Cameron Library move

The EMiC UA group capped off an exciting summer of activity with one more voyage: a move from our temporary offices on the third floor of the Cameron Library to a home on the second floor. After a year of renovations this new space now houses Wilfred Watson’s Fonds, serve as a space for our scanner, and provide meeting rooms for us to gather and work collaboratively on upcoming projects.

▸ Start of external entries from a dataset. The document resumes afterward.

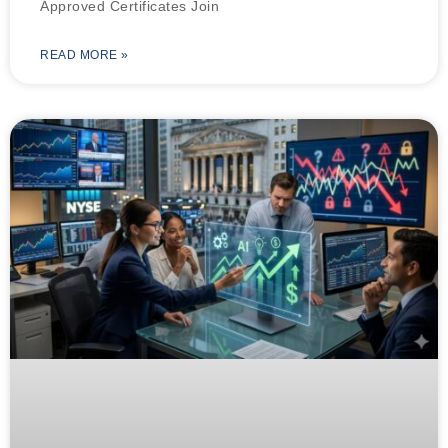
Approved Certificates Join
READ MORE »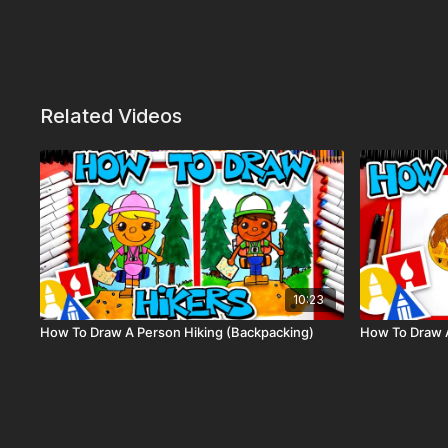
Related Videos
10:23
How To Draw A Person Hiking (Backpacking)
How To Draw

The move cements the relationship between EMiC UA and the University of Alberta Libraries (UAL). UAL’s commitment to digitization focuses on preserving the history and culture of the Canadian west. This interest stems back to 1956 when Bruce Braden Peel, Chief Librarian of the University of Alberta from 1955 to 1982, published Bibliography of the Prairie Provinces. According to Digitization Librarian Peggy Sue Ewanyshyn, this bibliography was updated ten years ago and is continuously added to as an online database called Peel’s Prairie Provinces. While this is the flagship project of the library’s digital initiatives it is by no means the only focus. Another major project is “The Sir Samuel Steele Collection.” Steele’s importance to the history of western Canada – combined with the extensive archival records left both by Steele and his family – make the collection a unique opportunity for the UAL to bring the digitization work they do to a wider public audience. While the digitization work is ongoing, the Sir Samuel Steele Collection website gives public access to Steele’s documents. This website is accompanied by a public exhibition that runs from June 1st to September 30th at the Enterprise Square Gallery in downtown Edmonton.

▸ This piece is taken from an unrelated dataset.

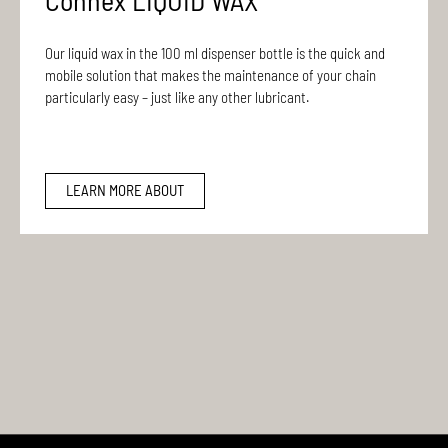
Connex LIQUID WAX
Our liquid wax in the 100 ml dispenser bottle is the quick and
mobile solution that makes the maintenance of your chain
particularly easy – just like any other lubricant.
LEARN MORE ABOUT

The use of digitization to theorize and understand the culture of the Canadian west is paramount to both the UAL and EMiC UA. What makes the EMiC UA’s presence unique is that we are a specifically literary project. While our current digitization initiative is on archival material in both the Wilfred Watson and Sheila Watson Fonds, our concurrent and upcoming projects, including Andrea Hassenbank’s “Canadian Manifestos 1910-1960,” Hannah McGregor’s “Martha Ostenso Project,” Kristin Fast’s work on Sheila Watson’s short fiction, and Vanessa Lent’s work on Wilfred Watson’s play Cockcrow and the Gulls broaden this focus. EMiC UA’s new home base in the Cameron Library will provide an ideal space from which to add to the rich and exciting digitization and preservation already undergoing at the UAL.